Before my eyes adjusted to the darkness, I knew he was there. Before the faint rustle reached my ears, I knew he’d risen from the corner where we’d first met. Before my fingers touched flesh, I knew his hands were outstretched toward mine.
“Thea?”
“Yes?”
“Nothing.” His hands gripped mine, engulfed them. “Thea. Thea.”
He bent down, scooping me easily off my feet, and I shook my hair forward around his face, making a private cave just for the two of us.
Sanctuary
, I thought. After that I didn’t think at all.
Six
 
 
 
W
ELL, well.” Gallus arched his plucked brows, stroking the arm of one of his slave boys. “Aren’t we in a good mood this winter. No broken chairs, no smashed mugs, no ears lopped off my fighters—my wine cellar is all but untouched—why, I don’t even think you’ve put a knife through a patron’s foot for at least a month.”
“Stuff it,” said Arius. But amiably.
A busy winter. No more seedy arenas or back-alley rings; the Colosseum had been thrown open to the mob. The Emperor had come back to Rome just long enough to reconcile with his Empress before heading back up to Germania in a foul temper, but the games-loving Spaniards were in town and eager to be entertained. They packed into the tiers in their unaccustomed furs, shivering in the keen cold winds, and Arius fought for them. He fought Serpicus, the trident fighter with live snakes on his helmet; he fought Lupus, a German in wolf skins; he fought a Spaniard imported from Lusitania to uphold Spanish honor. They all met their ends in the Colosseum, to the sound of frenzied cheering. “For God’s sake, can’t you get yourself wounded?” Thea groaned. “Then for a nice long month or two you’ll get to lie in bed with no sharp things trying to poke your life out, and maybe I’ll get a little peace.”

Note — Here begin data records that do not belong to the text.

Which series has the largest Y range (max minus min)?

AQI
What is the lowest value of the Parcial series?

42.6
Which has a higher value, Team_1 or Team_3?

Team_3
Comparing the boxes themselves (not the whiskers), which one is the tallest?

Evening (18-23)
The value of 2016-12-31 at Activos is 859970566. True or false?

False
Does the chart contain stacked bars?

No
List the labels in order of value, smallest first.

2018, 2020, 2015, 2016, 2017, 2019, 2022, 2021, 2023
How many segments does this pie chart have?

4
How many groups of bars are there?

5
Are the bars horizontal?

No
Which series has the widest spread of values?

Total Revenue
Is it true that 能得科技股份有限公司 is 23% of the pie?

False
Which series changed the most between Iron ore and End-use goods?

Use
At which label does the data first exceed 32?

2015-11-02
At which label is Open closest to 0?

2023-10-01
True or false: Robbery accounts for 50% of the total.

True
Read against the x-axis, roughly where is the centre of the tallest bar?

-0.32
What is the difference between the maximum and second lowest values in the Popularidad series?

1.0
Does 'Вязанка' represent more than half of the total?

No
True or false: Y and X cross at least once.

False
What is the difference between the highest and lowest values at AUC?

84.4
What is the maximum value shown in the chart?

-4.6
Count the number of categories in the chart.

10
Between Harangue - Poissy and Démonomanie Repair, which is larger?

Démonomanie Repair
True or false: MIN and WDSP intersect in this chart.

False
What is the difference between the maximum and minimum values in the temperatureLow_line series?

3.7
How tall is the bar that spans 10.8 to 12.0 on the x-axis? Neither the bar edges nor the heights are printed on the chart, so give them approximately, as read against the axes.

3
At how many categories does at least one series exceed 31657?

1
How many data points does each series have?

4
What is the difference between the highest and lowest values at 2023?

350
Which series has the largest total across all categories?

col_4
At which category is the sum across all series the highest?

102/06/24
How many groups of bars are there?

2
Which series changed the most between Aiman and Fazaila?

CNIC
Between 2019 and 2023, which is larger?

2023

“No, you wouldn’t.” He lifted her up, squeezing her so hard her ribs creaked. “I’d drag you to bed with me.”
“Mmmm.” She kissed the scar that interrupted his eyebrow, making his flesh shiver. “I like the sound of that.”
“Thea.” He cupped her chin in his hand, tilting up her face. “Stay away when I fight.”
“Lepida makes me come.”
“But I don’t want you watching when—” He broke off, but the sentence continued itself silently.
I don’t want you watching when I’m killed.
He lowered his face into her hair as she wound her arms around his neck. The next week, fighting a Gaul, he took a trident through the shoulder.
The Gaul took Arius’s sword through the mouth.
“I still won,” Arius pointed out to an irate Gallus as the barracks doctor cleaned and bandaged the triple wound.
“Yes.” Frowning. “And since you can apparently fight with your right hand as well as your left, I’m not canceling your bout next month. You have
commitments
, dear boy, so don’t think you can cry off just because someone pricked you with a trident.”
“Bastard,” Thea fumed that night. “I’m going to learn how to hex, just so I can put a curse on Gallus.”
Arius threw back his head and laughed.